Structured diff data:
---*---

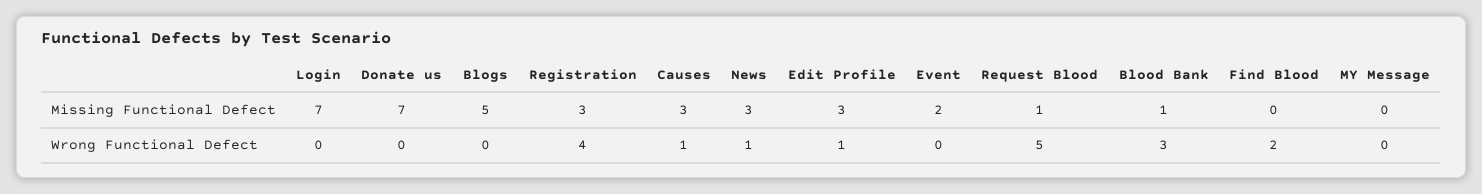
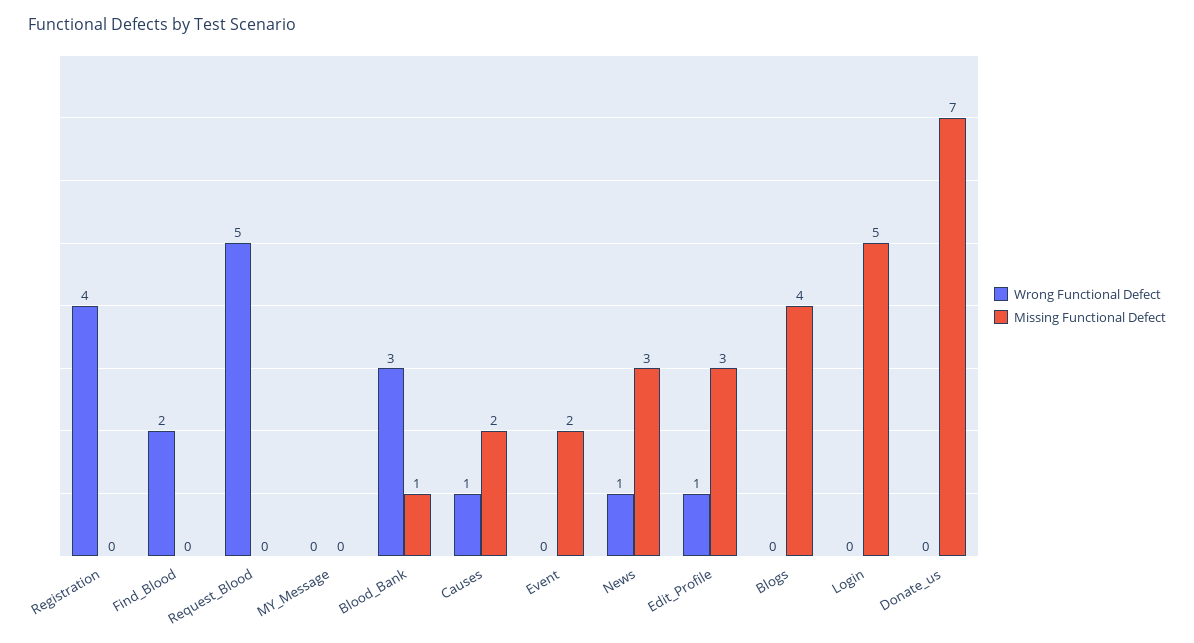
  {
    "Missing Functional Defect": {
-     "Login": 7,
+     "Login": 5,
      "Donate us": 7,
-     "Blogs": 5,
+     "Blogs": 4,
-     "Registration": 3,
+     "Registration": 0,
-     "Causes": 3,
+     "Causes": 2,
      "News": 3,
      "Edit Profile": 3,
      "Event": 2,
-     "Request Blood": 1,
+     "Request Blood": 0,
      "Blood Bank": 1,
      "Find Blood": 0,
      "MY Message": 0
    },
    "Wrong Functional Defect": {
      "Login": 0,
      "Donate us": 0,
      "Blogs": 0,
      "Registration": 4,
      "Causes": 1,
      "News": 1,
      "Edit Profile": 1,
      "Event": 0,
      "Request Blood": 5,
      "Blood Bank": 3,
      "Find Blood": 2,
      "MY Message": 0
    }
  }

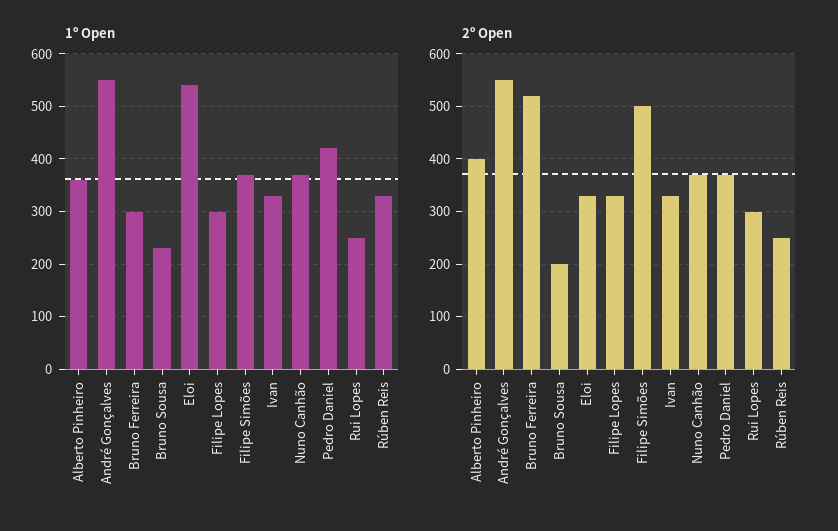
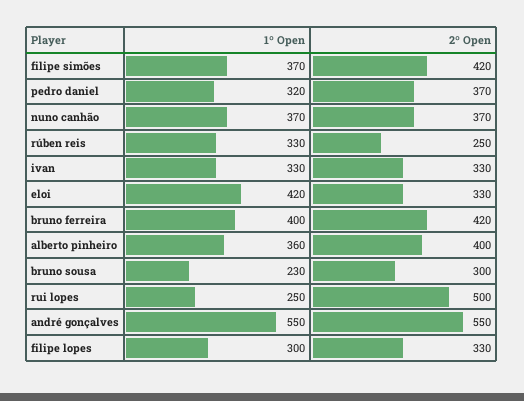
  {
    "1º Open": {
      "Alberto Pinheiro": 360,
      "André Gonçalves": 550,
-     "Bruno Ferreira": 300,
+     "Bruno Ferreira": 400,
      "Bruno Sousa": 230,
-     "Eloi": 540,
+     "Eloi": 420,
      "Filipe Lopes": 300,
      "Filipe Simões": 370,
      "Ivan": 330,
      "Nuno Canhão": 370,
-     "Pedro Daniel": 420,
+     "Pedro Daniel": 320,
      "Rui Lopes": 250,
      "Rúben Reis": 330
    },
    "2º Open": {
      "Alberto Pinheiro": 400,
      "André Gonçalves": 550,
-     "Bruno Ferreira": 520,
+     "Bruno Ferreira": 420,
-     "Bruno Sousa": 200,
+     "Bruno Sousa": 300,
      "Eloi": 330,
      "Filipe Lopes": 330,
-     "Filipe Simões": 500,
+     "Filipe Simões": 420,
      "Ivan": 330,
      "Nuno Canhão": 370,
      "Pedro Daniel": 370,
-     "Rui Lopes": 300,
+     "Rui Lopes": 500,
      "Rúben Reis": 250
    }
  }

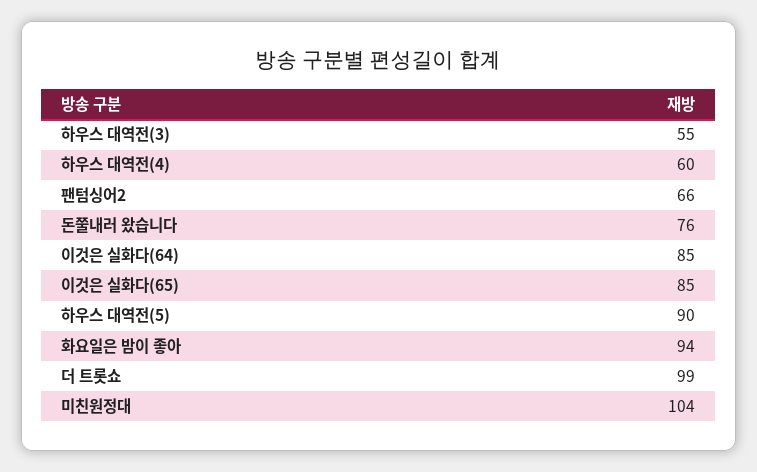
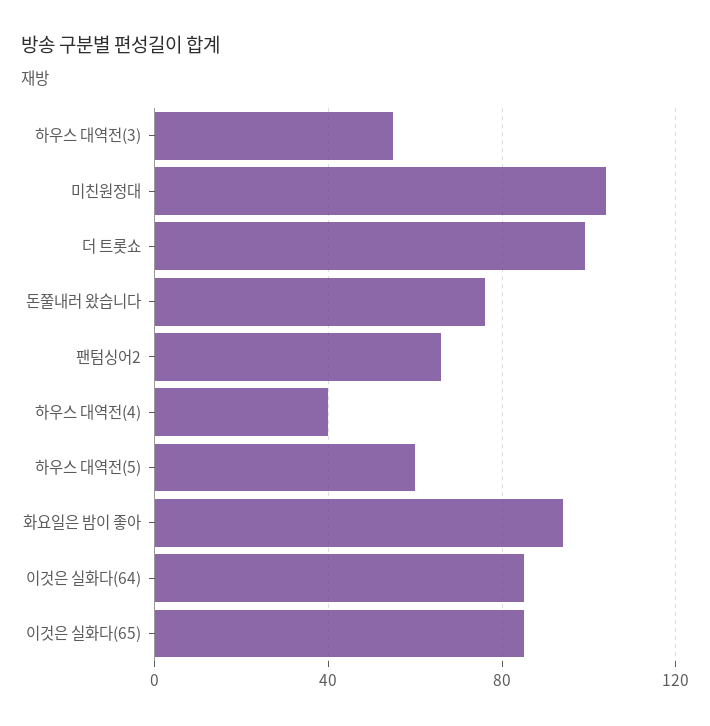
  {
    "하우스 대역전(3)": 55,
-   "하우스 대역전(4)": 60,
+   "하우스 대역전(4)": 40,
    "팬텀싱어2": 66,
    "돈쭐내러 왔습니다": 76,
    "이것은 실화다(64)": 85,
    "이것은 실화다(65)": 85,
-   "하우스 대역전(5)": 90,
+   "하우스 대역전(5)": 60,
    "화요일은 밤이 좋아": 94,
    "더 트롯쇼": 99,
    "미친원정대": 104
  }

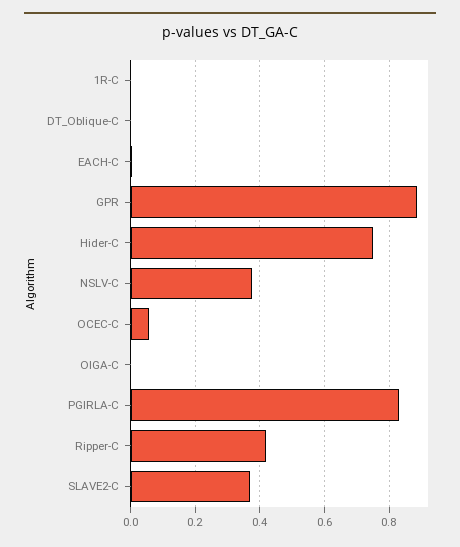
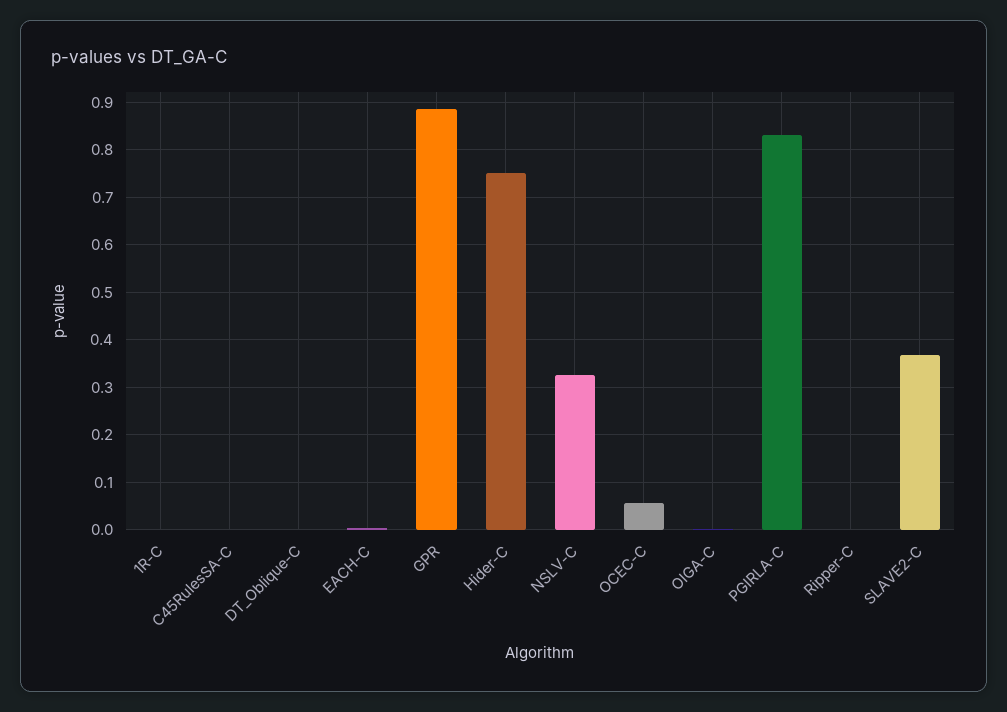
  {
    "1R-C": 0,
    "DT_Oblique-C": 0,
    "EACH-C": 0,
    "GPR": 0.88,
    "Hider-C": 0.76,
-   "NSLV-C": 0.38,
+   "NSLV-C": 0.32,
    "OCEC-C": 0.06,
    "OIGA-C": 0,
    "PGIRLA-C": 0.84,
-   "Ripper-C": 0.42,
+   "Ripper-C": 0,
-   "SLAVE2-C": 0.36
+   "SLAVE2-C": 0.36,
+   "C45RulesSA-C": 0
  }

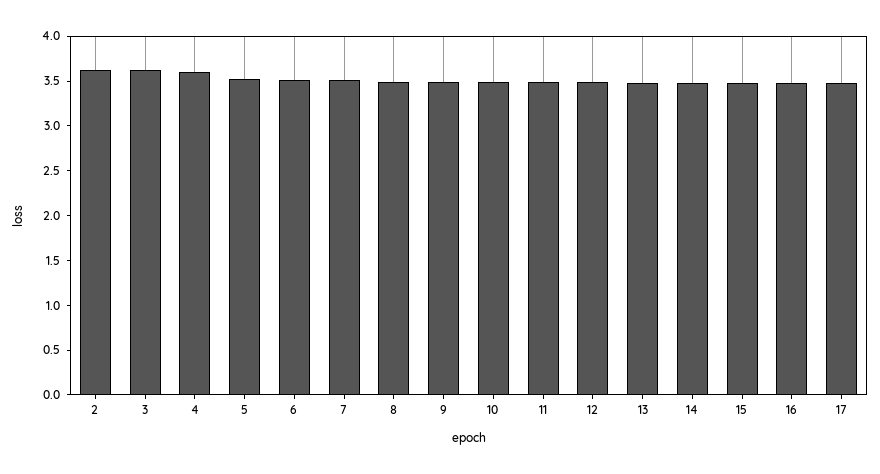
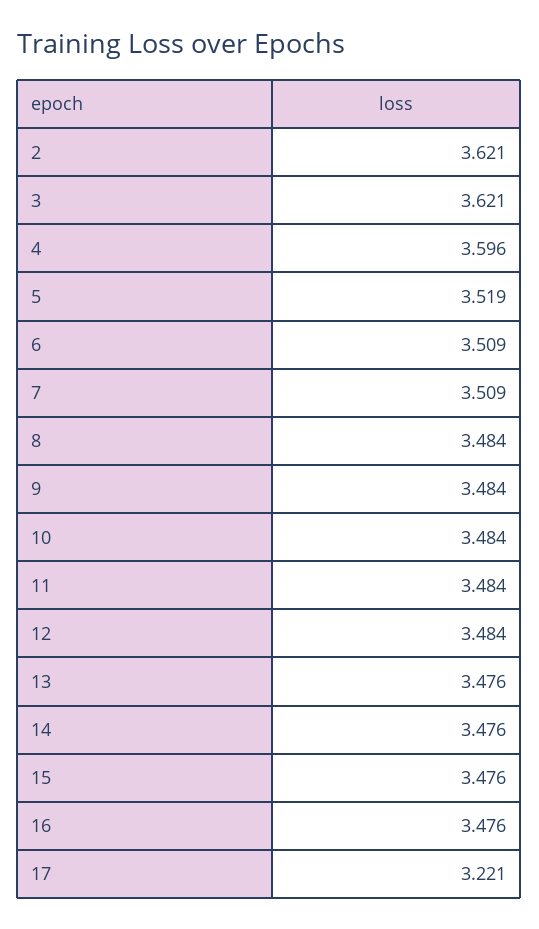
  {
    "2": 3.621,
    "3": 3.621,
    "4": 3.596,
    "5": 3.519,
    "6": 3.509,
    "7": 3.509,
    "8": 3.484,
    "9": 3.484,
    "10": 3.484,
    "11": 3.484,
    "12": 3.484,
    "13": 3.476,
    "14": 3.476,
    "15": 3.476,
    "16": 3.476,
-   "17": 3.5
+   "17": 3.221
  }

---*---

PROBLEM STATEMENT
Your answer should be every line above, written out exactly, with no pictures.

SOLUTION TO THE EXERCISE
  {
    "Missing Functional Defect": {
-     "Login": 7,
+     "Login": 5,
      "Donate us": 7,
-     "Blogs": 5,
+     "Blogs": 4,
-     "Registration": 3,
+     "Registration": 0,
-     "Causes": 3,
+     "Causes": 2,
      "News": 3,
      "Edit Profile": 3,
      "Event": 2,
-     "Request Blood": 1,
+     "Request Blood": 0,
      "Blood Bank": 1,
      "Find Blood": 0,
      "MY Message": 0
    },
    "Wrong Functional Defect": {
      "Login": 0,
      "Donate us": 0,
      "Blogs": 0,
      "Registration": 4,
      "Causes": 1,
      "News": 1,
      "Edit Profile": 1,
      "Event": 0,
      "Request Blood": 5,
      "Blood Bank": 3,
      "Find Blood": 2,
      "MY Message": 0
    }
  }

  {
    "1º Open": {
      "Alberto Pinheiro": 360,
      "André Gonçalves": 550,
-     "Bruno Ferreira": 300,
+     "Bruno Ferreira": 400,
      "Bruno Sousa": 230,
-     "Eloi": 540,
+     "Eloi": 420,
      "Filipe Lopes": 300,
      "Filipe Simões": 370,
      "Ivan": 330,
      "Nuno Canhão": 370,
-     "Pedro Daniel": 420,
+     "Pedro Daniel": 320,
      "Rui Lopes": 250,
      "Rúben Reis": 330
    },
    "2º Open": {
      "Alberto Pinheiro": 400,
      "André Gonçalves": 550,
-     "Bruno Ferreira": 520,
+     "Bruno Ferreira": 420,
-     "Bruno Sousa": 200,
+     "Bruno Sousa": 300,
      "Eloi": 330,
      "Filipe Lopes": 330,
-     "Filipe Simões": 500,
+     "Filipe Simões": 420,
      "Ivan": 330,
      "Nuno Canhão": 370,
      "Pedro Daniel": 370,
-     "Rui Lopes": 300,
+     "Rui Lopes": 500,
      "Rúben Reis": 250
    }
  }

  {
    "하우스 대역전(3)": 55,
-   "하우스 대역전(4)": 60,
+   "하우스 대역전(4)": 40,
    "팬텀싱어2": 66,
    "돈쭐내러 왔습니다": 76,
    "이것은 실화다(64)": 85,
    "이것은 실화다(65)": 85,
-   "하우스 대역전(5)": 90,
+   "하우스 대역전(5)": 60,
    "화요일은 밤이 좋아": 94,
    "더 트롯쇼": 99,
    "미친원정대": 104
  }

  {
    "1R-C": 0,
    "DT_Oblique-C": 0,
    "EACH-C": 0,
    "GPR": 0.88,
    "Hider-C": 0.76,
-   "NSLV-C": 0.38,
+   "NSLV-C": 0.32,
    "OCEC-C": 0.06,
    "OIGA-C": 0,
    "PGIRLA-C": 0.84,
-   "Ripper-C": 0.42,
+   "Ripper-C": 0,
-   "SLAVE2-C": 0.36
+   "SLAVE2-C": 0.36,
+   "C45RulesSA-C": 0
  }

  {
    "2": 3.621,
    "3": 3.621,
    "4": 3.596,
    "5": 3.519,
    "6": 3.509,
    "7": 3.509,
    "8": 3.484,
    "9": 3.484,
    "10": 3.484,
    "11": 3.484,
    "12": 3.484,
    "13": 3.476,
    "14": 3.476,
    "15": 3.476,
    "16": 3.476,
-   "17": 3.5
+   "17": 3.221
  }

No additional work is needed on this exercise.